Анютушка, уже завтра месяц, как я уехал!! Как быстро время бежит: и не заметим, как снова свидимся! Вчера я был весь день пай-мальчик: проехал на пароходике по Сене, а потом сидел и читал хорошие книжки. Следовательно, внешних событий никаких не произошло. Внутренне тоже все остается, Нютик, по-старому: думаю про наш дом, и очень бы приятно было позвонить на парадном 2 раза. Но после вашей расхорошей телеграммы уже не беспокоюсь и не грущу, а только начинаю подумывать, что, мол, пора, уж из Парижа, пора и за серьезную работу. Вот сделаю только доклад! Целую крепко (100 кг/мм2). Коля
Сергеша, тебе посылаю вещь по специальности и кроме того нечто от нас в ближайшем соседстве. Видишь ли, проулок между башенками – это rue Alboni, а дальше от нее начинаются Rue de Passy и Rue de la Tour как вилка, а на вилку попался червячок – Rue Vital. Затем, зажатая между башенками, как голова школьника между коленями педагога, – станция Passy линии метро…

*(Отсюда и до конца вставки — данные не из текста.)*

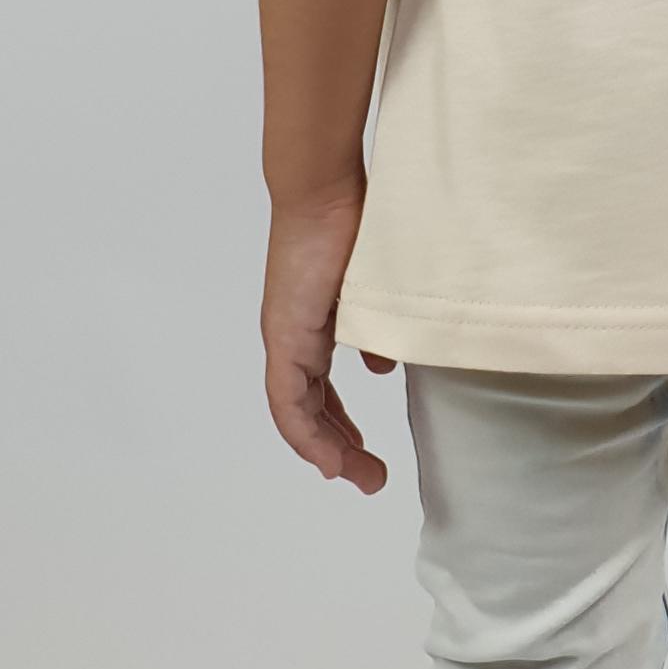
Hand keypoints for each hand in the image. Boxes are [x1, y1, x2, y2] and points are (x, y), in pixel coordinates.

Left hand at [262, 181, 397, 493]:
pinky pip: (288, 401)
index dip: (337, 428)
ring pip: (297, 412)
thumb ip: (375, 331)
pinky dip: (307, 434)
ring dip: (327, 449)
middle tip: (371, 479)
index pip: (317, 393)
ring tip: (361, 476)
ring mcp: (285, 337)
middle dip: (338, 448)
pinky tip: (330, 460)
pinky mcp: (285, 334)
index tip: (363, 455)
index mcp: (311, 327)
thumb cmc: (357, 224)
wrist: (323, 189)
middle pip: (307, 411)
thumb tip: (382, 367)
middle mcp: (292, 337)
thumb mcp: (376, 290)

Ребятушки мои славные, я тоже могу похвастать письмами: получил целых три: утром Мерьгину открытку, а к обеду (это обычная пора для писем) – по письму от Нютушки и от Татьяны. Ну вот, так как Татьяна старше на 2,5 месяца, то ей буду отвечать первой. ‹…› Необходимо, чтобы мне отпустили в Германию кредиты на некрупные вещи (Татьяна писала, что рублей 800–900 дадут), а следовательно, в заявку нужно тогда пустить более или менее капитальное. Я не согласен с Володей, изображающим старуху из «Золотой рыбки»: «Выпроси, дурачина, избу, наша-то совсем развалилась». Нашу деревянную камеру во 1) надо чинить, во 2) надо постараться купить в Москве же другую получше, а в 3) надо мне будет ее «снарядить» оптикой и т. д. в счет моих аккредитивов, коих я жду. ‹…› В Версаль ездил, и литературу послал, и «бебиком» снимал, хотя спокойные пейзажи и не по его части. Но беспристрастные говорят, что Петергоф лучше. На библию восхищенно взираю из моего далека. Карлушу побей разик – такая леность переходит всякие границы (сегодня аккурат 2 недели, что не получал от нее ничего). Про Nord – Golden-Arrow[201] съезжу, погляжу, так и быть.